Estoy perdido en una tormenta de nieve y el viento chilla y le dispara a mis ojos ardientes. Avanzo tambaleándome y pidiendo ayuda pero el viento engulle mis gritos y zumba en mis oídos. La nieve va borrando las huellas de mis pisadas. «Me he convertido en un fantasma— pienso—en un fantasma sin huellas». Vuelvo a gritar pero la esperanza se desvanece al igual que mis huellas. Pero esta vez recibo una respuesta amortiguada a través de la cortina de nieve, un atisbo de movimiento, una ráfaga de color. Una forma familiar se materializa. Me tiende una mano. En la palma se ven cortes paralelos y profundos. La sangre gotea y tiñe la nieve. Cojo la mano y de repente la nieve ha desaparecido. Nos encontramos en un campo de hierba de color verde manzana con suaves jirones de nubes. Levanto la vista y veo el cielo limpio. Resplandeciente a la luz del atardecer.
……
Me tuve que morir para saber que me querían, no fui demasiado popular en vida lo que creó en mí inseguridad y problemas de autoestima. En casa ni mi mujer ni mis hijos sentían la necesidad de decirme nada más allá de lo estrictamente necesario. En el trabajo si enfermaba nadie me echaba de menos. Por eso me sorprendió la reacción general que causó mi muerte, posiblemente inquietud por la situación económica, pero una vez que quedó claro que cobraría la prima del seguro de vida, todo volvió a la normalidad y la inexpresiva actitud de mis hijos. Ni una sola lágrima. En los días posteriores al entierro, mi mujer empaquetó toda mi ropa y la regaló al mendigo que siempre estaba en la esquina, ahora lo recuerdo como el buitre que espera a su presa, fue al único que vi sonreír al recibir el regalo.
…..
Todo fue sencillo, no me suicidé solo me abandoné y pisé el acelerador, me subí a un acera y dos ancianos sobrevivieron de milagro, tropecé con una farola que hasta creí que se inclinaba para darme paso, escuché insultos y para evitarlos aceleré y cambié de carril.
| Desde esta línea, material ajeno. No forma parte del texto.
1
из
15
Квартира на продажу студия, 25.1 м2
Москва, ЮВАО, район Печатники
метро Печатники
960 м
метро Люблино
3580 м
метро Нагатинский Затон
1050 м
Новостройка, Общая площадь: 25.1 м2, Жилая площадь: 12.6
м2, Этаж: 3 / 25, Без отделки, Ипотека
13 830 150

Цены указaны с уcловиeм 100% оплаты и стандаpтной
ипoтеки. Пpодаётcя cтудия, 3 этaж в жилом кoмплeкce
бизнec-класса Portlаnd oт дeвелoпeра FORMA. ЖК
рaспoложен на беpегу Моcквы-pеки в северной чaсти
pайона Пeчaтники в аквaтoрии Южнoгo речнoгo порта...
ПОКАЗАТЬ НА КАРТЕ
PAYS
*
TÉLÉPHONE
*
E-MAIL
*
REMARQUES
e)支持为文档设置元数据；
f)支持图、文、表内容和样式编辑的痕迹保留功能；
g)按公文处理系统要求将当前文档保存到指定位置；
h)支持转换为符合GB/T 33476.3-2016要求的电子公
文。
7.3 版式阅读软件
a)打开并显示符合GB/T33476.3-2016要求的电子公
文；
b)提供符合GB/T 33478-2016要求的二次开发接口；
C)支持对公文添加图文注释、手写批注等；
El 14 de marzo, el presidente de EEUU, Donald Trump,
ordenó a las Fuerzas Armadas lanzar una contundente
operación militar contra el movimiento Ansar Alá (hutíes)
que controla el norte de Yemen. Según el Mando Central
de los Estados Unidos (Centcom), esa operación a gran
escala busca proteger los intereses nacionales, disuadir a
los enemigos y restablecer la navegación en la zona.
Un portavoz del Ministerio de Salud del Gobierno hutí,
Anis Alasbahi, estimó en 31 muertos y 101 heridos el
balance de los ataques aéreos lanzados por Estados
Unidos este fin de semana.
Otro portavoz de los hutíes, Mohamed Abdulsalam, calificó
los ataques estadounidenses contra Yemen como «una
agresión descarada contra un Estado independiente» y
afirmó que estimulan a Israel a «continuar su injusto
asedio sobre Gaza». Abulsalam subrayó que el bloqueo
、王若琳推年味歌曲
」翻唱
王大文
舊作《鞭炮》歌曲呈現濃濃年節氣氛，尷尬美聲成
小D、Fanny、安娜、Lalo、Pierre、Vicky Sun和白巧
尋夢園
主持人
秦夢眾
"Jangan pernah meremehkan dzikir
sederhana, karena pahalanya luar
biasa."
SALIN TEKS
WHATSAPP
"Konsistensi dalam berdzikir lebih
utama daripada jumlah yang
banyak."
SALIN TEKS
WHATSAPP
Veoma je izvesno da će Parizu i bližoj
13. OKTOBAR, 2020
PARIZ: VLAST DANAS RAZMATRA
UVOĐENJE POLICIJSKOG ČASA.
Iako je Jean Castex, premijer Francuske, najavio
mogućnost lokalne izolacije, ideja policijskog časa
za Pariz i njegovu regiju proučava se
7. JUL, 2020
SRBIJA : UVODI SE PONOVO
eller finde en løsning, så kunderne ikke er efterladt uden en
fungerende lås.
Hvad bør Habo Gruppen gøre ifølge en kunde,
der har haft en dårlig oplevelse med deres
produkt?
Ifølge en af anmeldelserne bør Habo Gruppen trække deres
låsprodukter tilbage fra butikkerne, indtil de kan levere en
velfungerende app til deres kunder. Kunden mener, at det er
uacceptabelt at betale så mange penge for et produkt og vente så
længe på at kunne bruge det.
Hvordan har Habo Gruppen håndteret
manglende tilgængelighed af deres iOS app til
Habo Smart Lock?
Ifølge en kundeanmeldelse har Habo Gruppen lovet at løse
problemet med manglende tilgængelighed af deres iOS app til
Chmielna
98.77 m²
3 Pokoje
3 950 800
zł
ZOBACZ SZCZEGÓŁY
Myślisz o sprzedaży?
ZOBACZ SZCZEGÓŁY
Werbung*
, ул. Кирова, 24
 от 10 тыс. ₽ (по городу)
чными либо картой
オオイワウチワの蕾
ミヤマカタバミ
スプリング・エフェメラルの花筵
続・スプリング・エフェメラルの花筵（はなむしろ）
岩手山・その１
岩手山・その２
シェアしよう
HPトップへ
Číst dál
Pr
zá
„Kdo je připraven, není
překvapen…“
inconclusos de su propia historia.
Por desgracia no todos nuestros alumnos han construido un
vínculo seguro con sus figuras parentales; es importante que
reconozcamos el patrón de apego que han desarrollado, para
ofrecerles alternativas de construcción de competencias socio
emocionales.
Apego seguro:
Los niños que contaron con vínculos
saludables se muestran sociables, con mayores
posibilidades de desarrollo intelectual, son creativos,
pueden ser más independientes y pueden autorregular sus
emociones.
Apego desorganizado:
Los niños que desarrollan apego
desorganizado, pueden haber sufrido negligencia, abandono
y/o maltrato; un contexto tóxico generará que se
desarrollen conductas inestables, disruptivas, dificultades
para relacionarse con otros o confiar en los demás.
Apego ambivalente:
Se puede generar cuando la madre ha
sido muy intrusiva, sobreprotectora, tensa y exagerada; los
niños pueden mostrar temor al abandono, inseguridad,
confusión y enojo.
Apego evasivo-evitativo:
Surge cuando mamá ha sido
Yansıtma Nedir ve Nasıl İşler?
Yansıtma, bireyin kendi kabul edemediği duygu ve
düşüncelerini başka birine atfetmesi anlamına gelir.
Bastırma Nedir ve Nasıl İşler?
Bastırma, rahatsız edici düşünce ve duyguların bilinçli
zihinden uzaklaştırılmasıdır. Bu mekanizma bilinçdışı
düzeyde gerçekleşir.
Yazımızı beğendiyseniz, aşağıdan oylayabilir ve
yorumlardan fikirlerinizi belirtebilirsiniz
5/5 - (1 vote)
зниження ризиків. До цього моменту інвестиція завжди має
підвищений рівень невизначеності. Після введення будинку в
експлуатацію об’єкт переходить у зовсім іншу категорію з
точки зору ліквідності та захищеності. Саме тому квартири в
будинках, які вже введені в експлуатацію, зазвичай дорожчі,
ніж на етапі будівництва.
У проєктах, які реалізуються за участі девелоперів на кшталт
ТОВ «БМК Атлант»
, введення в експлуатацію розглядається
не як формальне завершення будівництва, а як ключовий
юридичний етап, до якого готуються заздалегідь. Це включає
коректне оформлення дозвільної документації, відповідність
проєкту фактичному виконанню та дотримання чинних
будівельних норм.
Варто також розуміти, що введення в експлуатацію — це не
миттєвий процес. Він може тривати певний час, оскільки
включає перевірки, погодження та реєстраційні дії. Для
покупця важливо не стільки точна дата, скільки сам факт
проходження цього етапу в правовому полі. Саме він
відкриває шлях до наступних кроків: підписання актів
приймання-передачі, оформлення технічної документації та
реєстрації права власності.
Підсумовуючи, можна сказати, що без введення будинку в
No frené. Salté la protección de las vías, vi curiosamente como volaba. Tardé 19 minutos en morir, una muerte ni dulce ni amarga. Me vi a mi mismo por una carretera poco iluminada penando que todo acabaría pronto, pero aún pude comprobar como la vida de mi familia era perfecta sin mí y mejoró. Mis hijos reían y bailaban y ella, el amor de mi vida, se miraba en los espejos para comprobar lo guapa que estaba con su traje rojo del color de sus labios. Por fin entendí que esa era mi primera victoria y sentí necesidad de sonreír porque, finalmente, los había hecho felices.
Las luces del camino se apagaron, pero al final y cada vez más cerca, pude ver el resplandor de otra luz intensa que al compás de mis pasos se iba agrandando.